Both Leonard and Kinnock are dismissive about glossy communications published to promote EU policies in the past, largely because of an apparent lack of strategy. But with Interbrand Newell and Sorrell actively involved in the trawl, we can expect that design will be in there somewhere.

Demos’ research to date has shown “Europe is leading a double life”, says Leonard. There’s the unpopular “Europe of institutions”; then there’s the one Europeans really like, reflected in the “fragments of cultural identity we all have stored away in holiday snapshots”.

We have been told that this is not necessarily a branding project. But if it were, as the research enters its next phase there’d be no prizes for guessing what might inspire the brief to the designer.

EU questions

The 12-star logo was adapted from a European flag, which was adopted by the Council of Europe in 1955.
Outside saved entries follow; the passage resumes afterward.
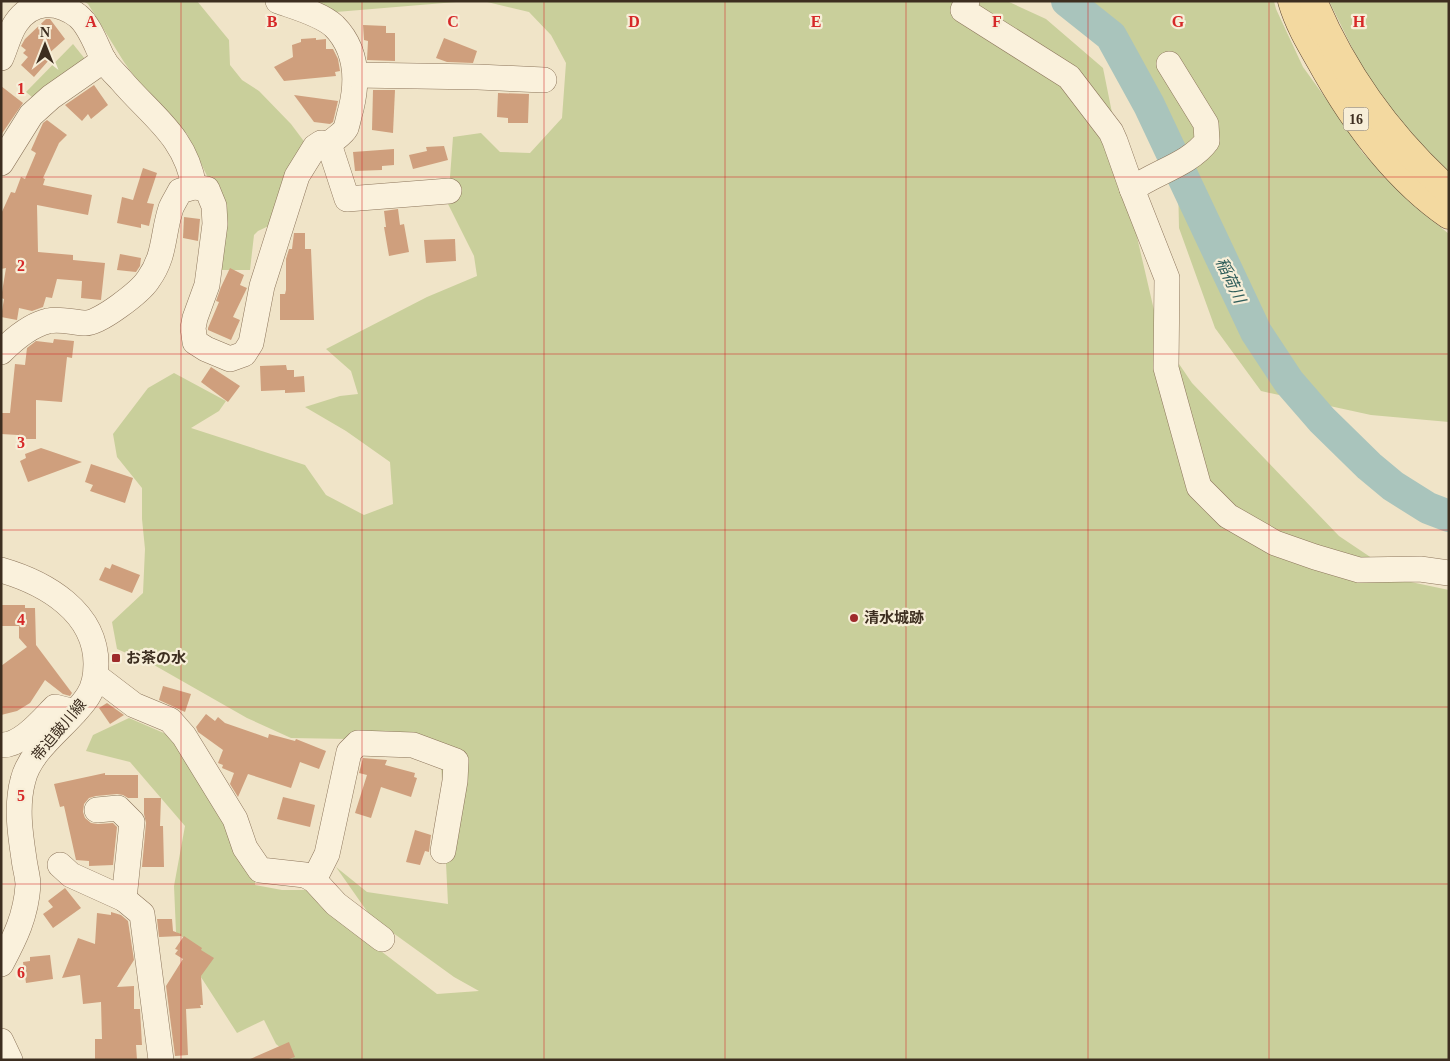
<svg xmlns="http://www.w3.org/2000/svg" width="1450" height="1061" font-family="'Times New Roman','Noto Sans JP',serif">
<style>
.green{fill:#c9cf9b}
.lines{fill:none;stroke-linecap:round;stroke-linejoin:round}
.river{stroke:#a9c4bc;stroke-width:32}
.building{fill:#cf9f7d}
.minor-casing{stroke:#8d765c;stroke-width:26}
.major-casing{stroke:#5b4430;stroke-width:29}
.minor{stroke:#faf1dc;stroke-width:25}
.major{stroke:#f3d9a0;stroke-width:28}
.grid{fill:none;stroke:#d62828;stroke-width:1;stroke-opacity:0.55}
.poi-dot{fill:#9e2a2b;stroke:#f7eed8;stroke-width:2}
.labels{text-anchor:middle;stroke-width:4.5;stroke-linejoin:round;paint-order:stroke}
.shield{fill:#f7eed8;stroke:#756857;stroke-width:1}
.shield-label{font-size:14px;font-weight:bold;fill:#3d2e20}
.poi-label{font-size:15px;font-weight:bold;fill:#3d2e20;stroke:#f7eed8;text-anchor:start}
.street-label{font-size:15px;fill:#3d2e20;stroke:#f7eed8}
.water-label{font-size:16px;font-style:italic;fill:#2f5d5a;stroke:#f7eed8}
.grid-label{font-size:16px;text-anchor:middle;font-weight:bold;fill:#d62828;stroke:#f7eed8;stroke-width:4.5;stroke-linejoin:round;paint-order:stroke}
</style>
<rect width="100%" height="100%" fill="#f0e4c8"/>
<!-- green -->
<g class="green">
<path d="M83,1h114l32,39 1,25 12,15 17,11 32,33 15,20 -31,79 -17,8 -4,4 -4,35h-31l-11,-92 -21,-44 -48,-51 -15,-21 -36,-58z"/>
<path d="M281,1h187l-132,11z"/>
<path d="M483,1h524l39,18 57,49 34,169 23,99 32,47 147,153 67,45 43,9v470h-1154l-19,-16 -12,-24 -27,13 -38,-59 13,-14 -36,-28 -2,-46 11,-60 -55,-64 -44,-11 7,-16 36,-17 44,19 86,114 -4,34 27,5h32l16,22 107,82 42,-3 -25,-14 -83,-60 -35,-50 31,25 81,12 -7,-143 -69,-7 -24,-15 -57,-1 -44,-20 -93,-53 -37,-16 -5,-27 31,-29 2,-44 -3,-30v-31l-25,-31 -4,-23 35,-46 26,-15 52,28 -7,10 -28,17 114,37 21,30 38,20 29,-11 -3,-42 -44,-31 -41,-24 35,-11 18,-2 -7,-23 -25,-22 101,-52 50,-21 -3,-20 -26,-52 5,-67 28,-4 19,19 30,1 32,-35 4,-55 -15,-28 -22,-23z"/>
<path d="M1079,1h195l2,8 27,58 47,65 12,20 49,51 38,31v188l-78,-7 -110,-24 -46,-63 -36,-100 -2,-95 -32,-67 -58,-61z"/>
<path d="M1329,1h120v177l-12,-10 -69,-88z"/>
<path d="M73,44l16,20 -51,38 -12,-10z"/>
</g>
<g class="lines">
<!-- river -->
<path class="river" d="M1067,1l44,35 38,69 107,227 33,50 33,38 47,46 24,20 35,22 21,8"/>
</g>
<!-- building -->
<g class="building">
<path d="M46,19h4l15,20 -20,18 4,3 -15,17 -13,-12 7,-8 -5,-4 3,-3 -5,-4 4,-7z"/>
<path d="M363,25l23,1v7h9v28l-28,-1 1,-19 -4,-1z"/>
<path d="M316,38v2l10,-1v10h7l5,10 2,12 -5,1 1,4 -52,5 -10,-14 19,-10 -1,-12 9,-3v-3z"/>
<path d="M444,38l33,13 -4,12 -26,-1 -11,-4z"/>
<path d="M94,85l14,20 -17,14 -3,-5 -6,7 -17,-16z"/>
<path d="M1,86l22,17 -22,32z"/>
<path d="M373,90h22l-2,43 -21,-3z"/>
<path d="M498,93l31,1 -1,29h-20v-5l-11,-1z"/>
<path d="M294,95l44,6 -5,21 -3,2 -16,-2z"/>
<path d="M47,120l20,15 -8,8 -16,35 2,1 -2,6 49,10 -4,20 -51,-10 1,47 35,3v5l32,3 -4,37 -20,-2 1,-17 -25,-2 -5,19 -6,-1 -3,10 -11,4 -13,-3 -2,12 -16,-3 3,-18 -3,-1 5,-30 -5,1v-55l10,-22 4,1 6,-16 4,2 11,-26 -5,-3 12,-27z"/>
<path d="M444,146l4,14 -35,9 -4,-14 18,-4 -1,-4z"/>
<path d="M394,149v16l-12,1v4l-27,1 -2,-19z"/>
<path d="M143,168l14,5 -10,30 7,1 -5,22 -8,-2v4l-24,-5 5,-26 11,3z"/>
<path d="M398,209l2,16 4,-1 5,28 -20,4 -5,-29h2l-2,-16z"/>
<path d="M184,217l16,2 -2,22 -15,-3z"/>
<path d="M294,233h11v16h6l3,71h-34v-26h5l1,-4v-31l3,-10h3z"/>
<path d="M455,239l1,22 -30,2 -2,-23z"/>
<path d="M120,254l21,4 -1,8 -4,6 -19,-2z"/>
<path d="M230,268l14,7 -4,10 7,3 -14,29 7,3 -9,20 -23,-10v-2l11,-26 -3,-1 5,-14z"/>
<path d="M54,339l20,2 -2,17 -5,-1 -5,45 -26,-2v39h-17l-1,-4 -17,-1v-21h9l5,-49 10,1 2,-17 9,-7 17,2z"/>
<path d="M286,365l1,5h7v7l10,-1 1,16 -20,1v-3l-24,1 -1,-25z"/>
<path d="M211,367l29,19 -12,16 -27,-20z"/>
<path d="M41,448l6,2 35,12 -54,20 -8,-21 6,-3 -1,-4z"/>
<path d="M91,464l42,14 -8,25 -35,-12 3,-6 -8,-3z"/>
<path d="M112,564l28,11 -8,18 -33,-13 6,-13 5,2z"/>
<path d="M1,605h24v3h10l1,37 36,48 -2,3 -7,-2 -18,-14 -15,23 -13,8 -16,4v-49l26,-19 -8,-9v-12h-18z"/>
<path d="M163,686l28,8 -6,18 -26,-12z"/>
<path d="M107,703l17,12 -14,9 -11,-16z"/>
<path d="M206,714l9,7 3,-4 7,6 43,15 1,-4 26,7 1,-2 30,12 -7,18 -19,-7 -9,26 -43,-14 -10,23 -8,-13 4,-11 -12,-5 1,-3 -5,-2 5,-13 -25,-18 -2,-5z"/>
<path d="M363,758l24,2 -2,5 30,8 -1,4 3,1 -6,19 -30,-10 -10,31 -16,-5 12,-38 -8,-2z"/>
<path d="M105,773v2h33v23h-10l-5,-3 -6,-1 -21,2 -7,2 -5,6 -1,8 2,6 6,5 7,1 15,-1 4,4 -4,38 -24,1v-5l-13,-1 -12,-54 -4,1 -6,-23z"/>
<path d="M283,797l32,8 -5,22 -33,-8z"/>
<path d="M144,798h17l-1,28h3l1,41h-22l4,-44 -2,-9z"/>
<path d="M415,830l16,5 -2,17 -4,-1 -5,14 -14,-3z"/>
<path d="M65,888l16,20 -28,20 -10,-14 10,-7 -5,-6z"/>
<path d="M111,912l10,3 7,6 6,39 -17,27 17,-1v23h6l2,36h-6l1,15h-42v-21h7l-1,-37 -18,2 -3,-29 -18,3 16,-40 17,6 2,-31 14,2z"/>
<path d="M157,919h15l1,12 8,3v2l-22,1z"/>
<path d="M184,936l18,12 -1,2 13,8 -13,18 2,29h-3l1,3 -15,1 2,46 -13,1 -9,-70 17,-27 -8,-5 3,-4 -3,-1z"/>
<path d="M50,955l3,24 -27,4 -3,-21 7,-1v-4z"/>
<path d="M289,1042l6,15 -9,3h-38z"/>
</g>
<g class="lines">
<!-- minor casing -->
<g class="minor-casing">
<g id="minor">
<path d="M278,1c17,6 43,13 56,25 23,23 24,54 17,83 -2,6 -3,13 -5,19 -3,6 -12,11 -17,16"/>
<path d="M967,1l-4,9 106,67 42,55 4,9 17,48"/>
<path d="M1,58c5,-11 8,-25 15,-35 16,-23 41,-23 62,-7 12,10 18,29 25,43 4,7 11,14 17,20 31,37 66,57 74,108"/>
<path d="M1169,64l37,60 1,17c-17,23 -51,31 -75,48l35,89 -1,90 33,119 29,29 47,27 40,14 44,13 61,-1 29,4"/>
<path d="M356,75l122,2 66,3"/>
<path d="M1,163l30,-48 20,-18 53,-37"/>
<path d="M1,352c13,-13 29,-27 47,-31 12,-3 27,2 38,2 14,0 54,-31 62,-43 18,-25 14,-45 23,-72 2,-5 6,-11 9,-17l14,-4 13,2 7,17 1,18 -8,61 -12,33 -2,10 2,14 11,7 24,10 14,-5 7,-11 11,-57 35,-110 18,-29 6,-4 8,1 18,55 102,-8"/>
<path d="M1,570c45,13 95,42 95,94 0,11 -2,23 -8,32 -18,28 -57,51 -65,84 -7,26 -3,53 1,79 1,9 4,18 4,26 -2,31 -13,53 -27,79"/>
<path d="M96,676l38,29 36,15 14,16 51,83 10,29 15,22 45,5 9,5 22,24 46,35"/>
<path d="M1,745c20,1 41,-25 54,-38l20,5"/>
<path d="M97,810l21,-2 14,14 -8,77"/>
<path d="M60,865l11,10 53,24 18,15 19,146"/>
<path d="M314,880l13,-26 22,-102 9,-9 55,2 43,16 -1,20 -12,70"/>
<path d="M1,1041l9,19"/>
</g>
</g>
<!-- major casing -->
<g class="major-casing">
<g id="major">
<path d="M1292,1c6,21 17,40 28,59 32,58 74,117 129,155"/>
<path d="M1313,1c31,74 76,136 136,190"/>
</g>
</g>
<!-- minor -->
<use href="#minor" class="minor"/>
<!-- major -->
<use href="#major" class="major"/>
</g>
<!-- grid -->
<path class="grid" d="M181,1v1059M362,1v1059M544,1v1059M725,1v1059M906,1v1059M1088,1v1059M1269,1v1059M1,177h1448M1,354h1448M1,530h1448M1,707h1448M1,884h1448"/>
<!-- markers -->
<g class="poi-dot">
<circle cx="854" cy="618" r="5"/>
<rect x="111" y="653" width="10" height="10" rx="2.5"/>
</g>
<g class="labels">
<!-- shield labels -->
<rect class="shield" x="1343.5" y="107.5" width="25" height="23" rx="4"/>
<g class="shield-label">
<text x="1356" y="124">16</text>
</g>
<!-- poi labels -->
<g class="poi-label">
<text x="864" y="623">清水城跡</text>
<text x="126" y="663">お茶の水</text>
</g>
<!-- street labels -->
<g class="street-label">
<text transform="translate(59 730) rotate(-50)" y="5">帯迫皷川線</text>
</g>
<!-- water labels -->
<g class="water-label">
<text transform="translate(1231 280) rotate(65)" y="6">稲荷川</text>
</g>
</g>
<g class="grid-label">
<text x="91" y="27">A</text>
<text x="272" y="27">B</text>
<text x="453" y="27">C</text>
<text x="634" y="27">D</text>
<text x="816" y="27">E</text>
<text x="997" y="27">F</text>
<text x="1178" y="27">G</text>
<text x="1359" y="27">H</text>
<text x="21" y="94">1</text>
<text x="21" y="271">2</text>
<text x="21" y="448">3</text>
<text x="21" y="625">4</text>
<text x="21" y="801">5</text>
<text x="21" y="978">6</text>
</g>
<!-- border -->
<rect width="1450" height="1061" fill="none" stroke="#3d2e20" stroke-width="5"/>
<!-- north arrow -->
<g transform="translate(45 45)" stroke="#f7eed8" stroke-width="4" paint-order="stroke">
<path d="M0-4L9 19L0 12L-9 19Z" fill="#3d2e20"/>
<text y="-8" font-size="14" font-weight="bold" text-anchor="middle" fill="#3d2e20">N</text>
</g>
</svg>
1. Does the existing 12-star logo work?

2. Does the EU need selling to those nations outside the union?

Answers

‘The logo has become a period piece because the EU has changed so much since it was designed. It’s important to communicate the organisation outside Europe as well as inside, because we are competing for investment with places like the US and the far east.’

Doug Hamilton, creative director, Wolff Olins

‘I think the EU needs explaining [to outsiders], it needs a communications strategy… The British Empire didn’t need explaining, it would have been part of us. People see the EU as something apart from us. That’s a trick that’s been missed. At the moment it [unified Europe] can hardly be defined, everything is so in-development, from currency to boundaries. We need to appraise its values, and should certainly find out what its inhabitants think. America stands for big and brash, the Far East stood for tiger economies and cultural variation. What’s the big idea about Europe?’

Chris Ludlow, Henrion Ludlow Schmidt

‘As far as the flag goes you can’t just keep adding stars. But should there be something else? Some other design device would be needed, but only when you have a clear idea of what you want to symbolise. We don’t seem to have any idea of that, especially here in Britain. And there’s not much debate towards a consensus.’

Richard Ford, executive creative director Europe, Landor Associates

‘The EU is seen as something remote, bureaucratic and inaccessible, rather than the total sum of what is going on in Europe.’